CMS to test feasibility of e-personal health records
- By Mary Mosquera
- Mar 07, 2006
The Centers for Medicare and Medicaid Services is seeking proposals for a feasibility test to transport Medicare claims data information into personal electronic health records for its beneficiaries.
The feasibility test is a first step toward letting Medicare beneficiaries engage directly in their medical care through easy access to their medical information, CMS said in its request for proposals
last week on FedBizOpps.gov. CMS is an agency of the Health and Human Services Department.
Personal health records, which enable patients to store and manage their health information electronically, are available commercially as standalone software applications or posted at a Web site hosted by a private provider or insurance agency. Health care providers also populate their electronic health record systems with individuals' personal health records.
Besides testing functionality, CMS also wants to know about the business and operational aspects of data exchanges, including procedures for access, authorization for disclosures, authentication and reporting.
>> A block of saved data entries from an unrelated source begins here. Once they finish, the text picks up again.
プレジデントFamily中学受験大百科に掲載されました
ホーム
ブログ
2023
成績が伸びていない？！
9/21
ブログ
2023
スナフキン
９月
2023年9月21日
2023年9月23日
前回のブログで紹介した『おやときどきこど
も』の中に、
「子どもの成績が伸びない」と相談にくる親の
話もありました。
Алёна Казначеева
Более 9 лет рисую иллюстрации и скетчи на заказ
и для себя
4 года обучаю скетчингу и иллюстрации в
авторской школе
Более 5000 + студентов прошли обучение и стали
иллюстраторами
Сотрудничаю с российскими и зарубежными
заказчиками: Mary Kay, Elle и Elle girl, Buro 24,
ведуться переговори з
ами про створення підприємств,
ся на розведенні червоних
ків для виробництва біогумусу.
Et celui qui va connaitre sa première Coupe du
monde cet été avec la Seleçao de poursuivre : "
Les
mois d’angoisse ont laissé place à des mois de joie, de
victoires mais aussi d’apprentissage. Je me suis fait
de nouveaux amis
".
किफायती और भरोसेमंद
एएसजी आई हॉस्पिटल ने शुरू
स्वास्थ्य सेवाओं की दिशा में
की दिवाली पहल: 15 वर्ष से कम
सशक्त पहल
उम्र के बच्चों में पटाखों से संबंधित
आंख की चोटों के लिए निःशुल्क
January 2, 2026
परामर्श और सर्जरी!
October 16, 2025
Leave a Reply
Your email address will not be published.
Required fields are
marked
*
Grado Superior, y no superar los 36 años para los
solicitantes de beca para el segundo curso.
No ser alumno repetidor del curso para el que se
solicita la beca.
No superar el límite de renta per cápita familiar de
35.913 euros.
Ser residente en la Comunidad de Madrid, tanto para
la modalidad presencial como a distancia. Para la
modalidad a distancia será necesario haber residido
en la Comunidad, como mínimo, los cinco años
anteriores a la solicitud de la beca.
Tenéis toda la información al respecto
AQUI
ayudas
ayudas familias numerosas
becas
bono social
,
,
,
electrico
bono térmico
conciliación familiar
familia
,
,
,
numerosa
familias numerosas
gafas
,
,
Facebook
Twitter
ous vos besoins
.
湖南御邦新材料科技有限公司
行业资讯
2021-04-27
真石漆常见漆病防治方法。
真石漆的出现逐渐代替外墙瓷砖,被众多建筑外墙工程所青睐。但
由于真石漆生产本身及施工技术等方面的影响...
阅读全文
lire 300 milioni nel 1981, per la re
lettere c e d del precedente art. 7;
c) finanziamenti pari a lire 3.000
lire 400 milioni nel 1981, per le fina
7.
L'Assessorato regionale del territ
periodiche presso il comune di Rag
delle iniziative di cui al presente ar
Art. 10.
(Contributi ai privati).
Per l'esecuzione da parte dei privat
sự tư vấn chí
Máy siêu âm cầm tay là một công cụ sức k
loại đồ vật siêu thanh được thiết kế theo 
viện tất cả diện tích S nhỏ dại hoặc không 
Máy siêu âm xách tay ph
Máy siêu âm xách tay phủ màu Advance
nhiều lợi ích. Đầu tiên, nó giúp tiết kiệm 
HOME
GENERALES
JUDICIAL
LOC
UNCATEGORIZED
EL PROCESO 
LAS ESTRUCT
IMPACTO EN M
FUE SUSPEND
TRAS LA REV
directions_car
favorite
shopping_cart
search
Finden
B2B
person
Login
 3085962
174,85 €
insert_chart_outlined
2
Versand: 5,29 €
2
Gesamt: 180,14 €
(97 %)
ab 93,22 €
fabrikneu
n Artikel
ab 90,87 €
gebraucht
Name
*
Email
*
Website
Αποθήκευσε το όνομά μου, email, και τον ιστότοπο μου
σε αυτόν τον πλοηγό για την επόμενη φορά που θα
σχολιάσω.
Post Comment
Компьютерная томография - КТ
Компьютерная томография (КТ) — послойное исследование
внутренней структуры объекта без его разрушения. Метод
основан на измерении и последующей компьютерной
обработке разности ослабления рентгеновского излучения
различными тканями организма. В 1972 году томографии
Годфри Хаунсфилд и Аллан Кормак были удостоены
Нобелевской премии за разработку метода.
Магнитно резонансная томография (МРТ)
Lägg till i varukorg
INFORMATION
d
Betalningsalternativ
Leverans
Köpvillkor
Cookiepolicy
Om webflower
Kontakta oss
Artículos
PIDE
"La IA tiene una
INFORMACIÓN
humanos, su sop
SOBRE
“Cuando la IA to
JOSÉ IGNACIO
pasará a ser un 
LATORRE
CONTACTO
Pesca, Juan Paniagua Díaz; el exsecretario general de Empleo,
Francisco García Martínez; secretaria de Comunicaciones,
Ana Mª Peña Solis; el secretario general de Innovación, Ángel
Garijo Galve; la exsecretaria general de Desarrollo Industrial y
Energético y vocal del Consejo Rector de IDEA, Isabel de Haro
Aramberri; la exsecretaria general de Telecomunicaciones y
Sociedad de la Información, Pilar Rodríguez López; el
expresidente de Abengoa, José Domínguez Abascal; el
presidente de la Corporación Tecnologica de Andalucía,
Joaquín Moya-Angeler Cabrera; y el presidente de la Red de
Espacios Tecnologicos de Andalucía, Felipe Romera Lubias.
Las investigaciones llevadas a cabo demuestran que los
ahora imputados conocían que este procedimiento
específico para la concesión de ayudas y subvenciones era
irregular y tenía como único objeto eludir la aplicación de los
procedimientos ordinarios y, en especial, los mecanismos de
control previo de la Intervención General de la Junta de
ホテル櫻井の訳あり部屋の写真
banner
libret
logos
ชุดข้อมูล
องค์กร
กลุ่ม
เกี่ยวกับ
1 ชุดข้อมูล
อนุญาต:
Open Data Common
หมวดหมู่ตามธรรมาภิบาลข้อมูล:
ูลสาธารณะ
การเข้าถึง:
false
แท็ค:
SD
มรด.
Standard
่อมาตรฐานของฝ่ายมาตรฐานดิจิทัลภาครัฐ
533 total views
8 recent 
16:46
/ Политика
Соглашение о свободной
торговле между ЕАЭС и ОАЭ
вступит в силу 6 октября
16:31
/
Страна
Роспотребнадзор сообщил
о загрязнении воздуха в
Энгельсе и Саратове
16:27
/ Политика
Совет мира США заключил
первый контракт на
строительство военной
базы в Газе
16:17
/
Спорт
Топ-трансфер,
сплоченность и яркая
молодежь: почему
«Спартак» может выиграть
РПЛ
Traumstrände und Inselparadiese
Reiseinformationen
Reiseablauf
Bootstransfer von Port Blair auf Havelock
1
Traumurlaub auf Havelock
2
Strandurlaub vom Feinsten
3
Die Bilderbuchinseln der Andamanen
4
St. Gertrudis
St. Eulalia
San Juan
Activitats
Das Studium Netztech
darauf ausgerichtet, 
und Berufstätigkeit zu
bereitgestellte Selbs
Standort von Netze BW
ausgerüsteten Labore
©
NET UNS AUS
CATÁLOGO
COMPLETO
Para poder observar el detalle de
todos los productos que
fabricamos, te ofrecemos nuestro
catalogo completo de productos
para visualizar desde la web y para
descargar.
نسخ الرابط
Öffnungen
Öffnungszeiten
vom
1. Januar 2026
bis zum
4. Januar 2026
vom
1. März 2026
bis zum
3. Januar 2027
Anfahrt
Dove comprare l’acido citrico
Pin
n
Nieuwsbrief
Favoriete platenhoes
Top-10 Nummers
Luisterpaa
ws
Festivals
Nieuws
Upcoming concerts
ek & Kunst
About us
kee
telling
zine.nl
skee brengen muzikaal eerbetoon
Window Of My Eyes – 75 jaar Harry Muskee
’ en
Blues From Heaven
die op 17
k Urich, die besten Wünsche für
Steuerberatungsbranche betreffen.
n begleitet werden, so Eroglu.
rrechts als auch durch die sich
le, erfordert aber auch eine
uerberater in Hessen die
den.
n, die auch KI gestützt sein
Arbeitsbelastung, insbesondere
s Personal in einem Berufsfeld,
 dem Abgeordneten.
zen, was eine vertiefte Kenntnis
Under the contract, personal health records would translate claims data into layman's terms, provide unique login access for authorized and designated users, create a medication history and generate a printable report.
As the largest buyer of health care in the United States, CMS wants to take advantage of existing patient health records for Medicare beneficiaries and foster the development of its own personal health records targeted at the needs of the Medicare population.
CMS is currently testing a Medicare beneficiary portal that provides only Medicare information that CMS stores or collects, such as claim or benefit information. It is not intended as a complete personal health history for an individual.
Proposals are due March 30.
Mary Mosquera is a reporter for Federal Computer Week.